Surveying the corporate merger scene in Latin America, a question must be raised: Why haven't more U.S. banks gotten in on the action?
After all, U.S.-based manufacturers and service companies haven't been shy. Five of the top nine M&A deals completed by foreigners in Latin America in 1996 involved U.S. buyers. However, only five of the 36 bank acquisitions completed in 1996 and the first half of 1997 were made by U.S. banking companies, and only three of these five U.S. acquirers were commercial bank affiliates.
While we are beginning to see activity by BankBoston Corp. and others recently, European and Canadian banking companies in general, and Spanish banks in particular, still dominate the acquisition market in this region.
What happened? And what does the future hold for U.S. banks in the region? Are they doing too little, too late, or do they alone see a path that angels fear to tread?
It is likely that the lack of participation of U.S. commercial banks in direct acquisitions of Latin banks is a result of several factors. Among them are a U.s. banking industry trend favoring capital markets deals, a lack of interest in local currency banking, and the lingering effects of the 1980s debt crisis.
U.S. banks continue to view asset-intensive networks as expensive. They are beginning to revisit the international network structures they once overbuilt, however, and are focusing first on the "tiger" economies of Asia. The reduction of expert staff that occurred in the 1980s also has had an effect. Without a significant presence on the ground in Latin America, it is more comfortable and safer to generate fee revenues by helping others to make investments than to make the investment oneself, and fee business is a watchword of U.S banking in a world of declining spreads.

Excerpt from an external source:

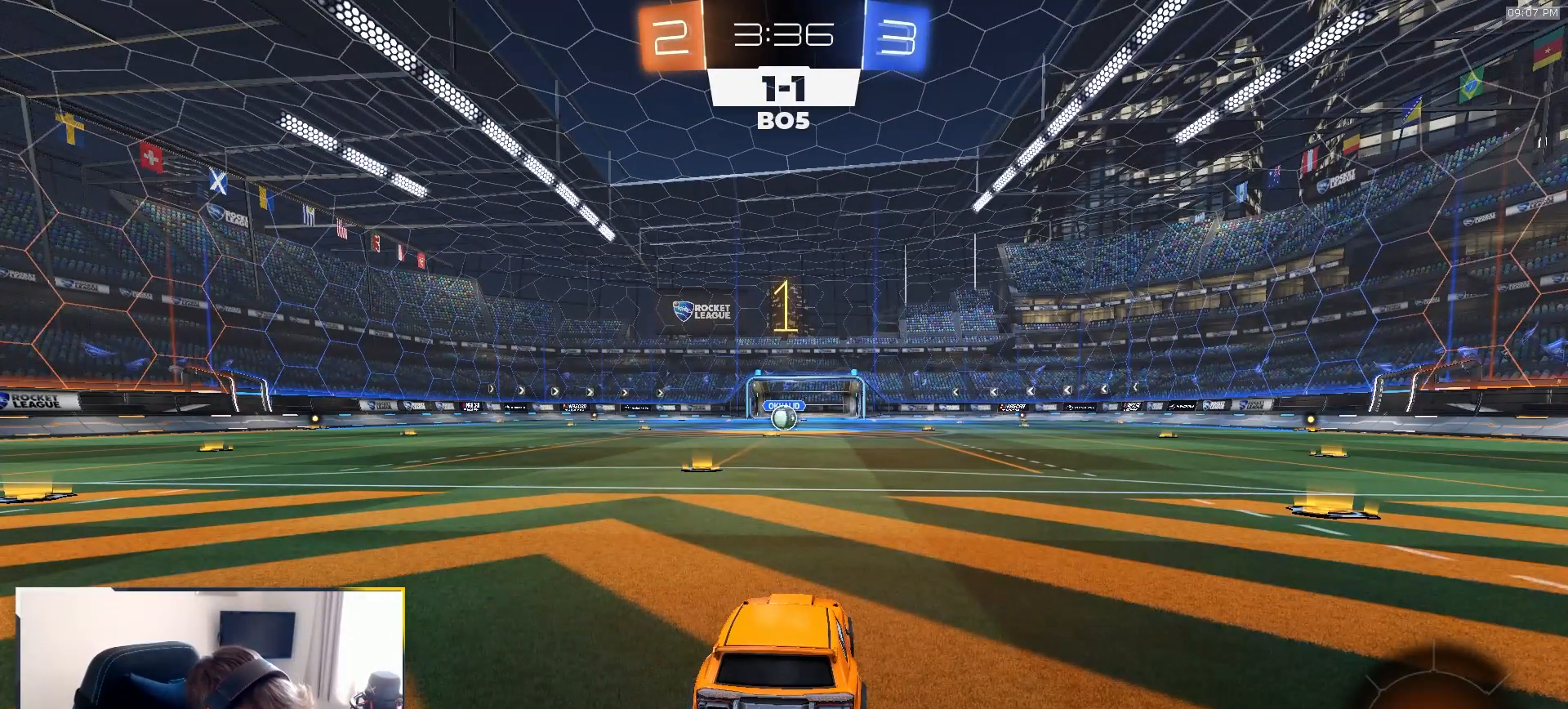
{"dt_ms": 500, "buttons": ["R1", "R2"], "left_stick": "center", "right_stick": "center", "events": [[133, "left_stick", "left"], [283, "left_stick", "center"]]}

That U.S. commercial bankers remain cautious during this most recent Latin resurgence is in part also due to doubts about whether all the ills that led to past crises have been cured.
Nevertheless, there is no question that Latin America today is a far more investor-friendly place than it ever has been, rife with opportunities to profit from banking business conducted locally.

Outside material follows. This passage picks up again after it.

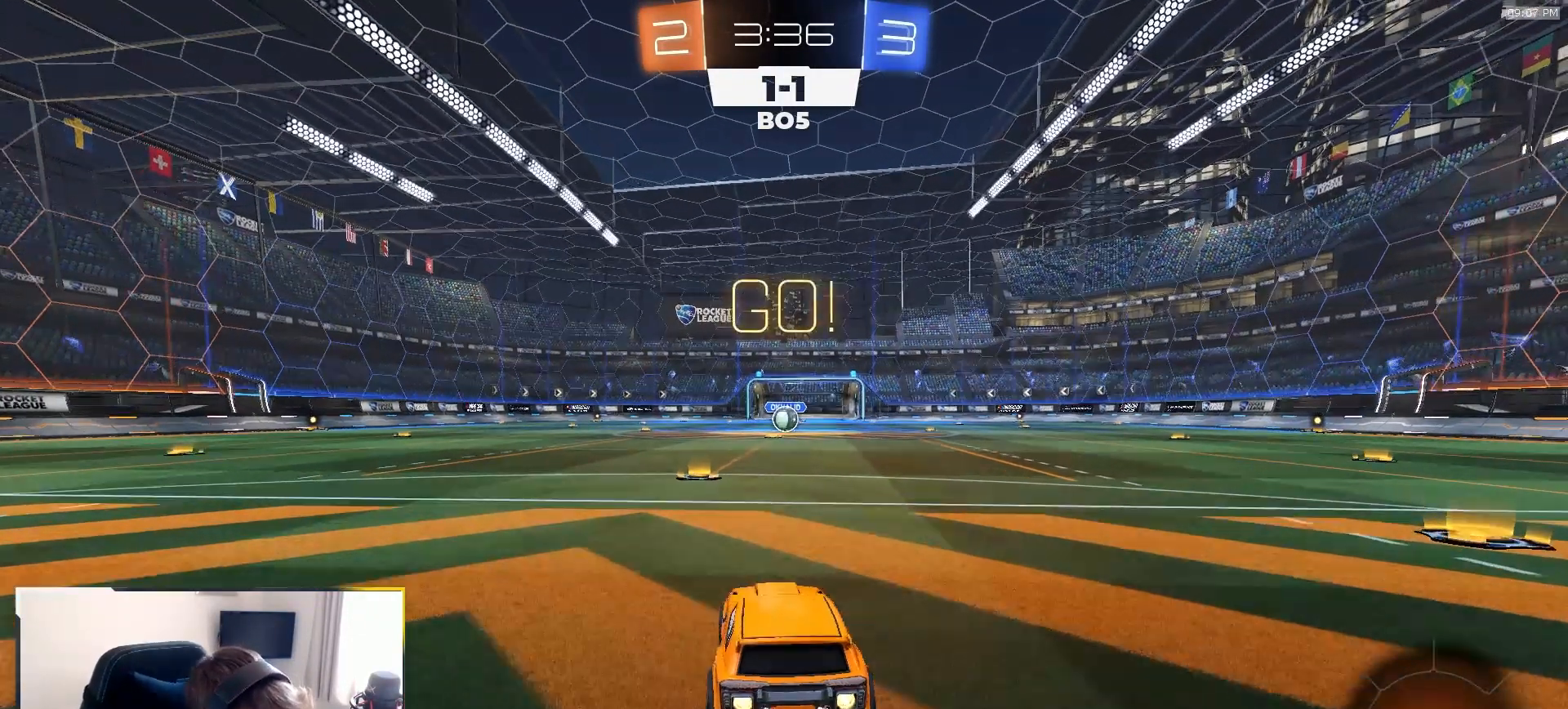
{"dt_ms": 500, "buttons": ["L1", "R1", "R2"], "left_stick": "down", "right_stick": "center", "events": [[67, "left_stick", "down-right"], [133, "CROSS", "down"], [167, "L1", "down"], [200, "left_stick", "up-left"], [217, "CROSS", "up"], [250, "CROSS", "down"], [300, "left_stick", "down"], [350, "CROSS", "up"]]}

We are seeing the growth of previously unheard of consumer and mortgage lending in local currency, for example, which are not easily susceptible of participation except through local legal entities. Further, as markets open up (Mexico under Nafta is a prime example), local banks are seeking to protect their markets through alliance with or acquisition by strong international banks.
There are many ways, of course, to profit from banking in Latin America besides buying up local institutions. And U.S. commercial banks are certainly engaged in the market. Indeed, the great majority of all acquisitions in Latin America are advised by U.S. institutions, and short- term trade finance and longer-term project financing are also rising in volume.
To take maximum advantage of prospective growth in local currency banking, however, or otherwise fully to participate in the local market, one must have a local banking subsidiary with a share of the market. Obviously, the fastest way is to buy one.
Perhaps U.S. commercial banks are not interested in this traditional type of banking. The opportunity appears to be great, however, and a number of banks headquartered outside the United States are aggressively pursuing it. For example, the Financial Times reported last July that Hongkong and Shanghai Bank recently bought Banco Roberts outright for $600 million to take advantage of expected growth in Argentina.
It is likely that the best opportunities to buy have already passed with little participation by U.S. commercial banks. If so, this may have been the missed opportunity of a lifetime for them to acquire or maintain a leadership position in the region.
It is true that to have done so would have required assumption of some risk of nationalization, devaluation, and the like that the 20th century too often has seen in this region. And one can always participate in a market without a local network.
However, if the opportunity that a local entity and network open up is as great as the acquiring banks seem to think, U.S. banks may find that they did too little, too late.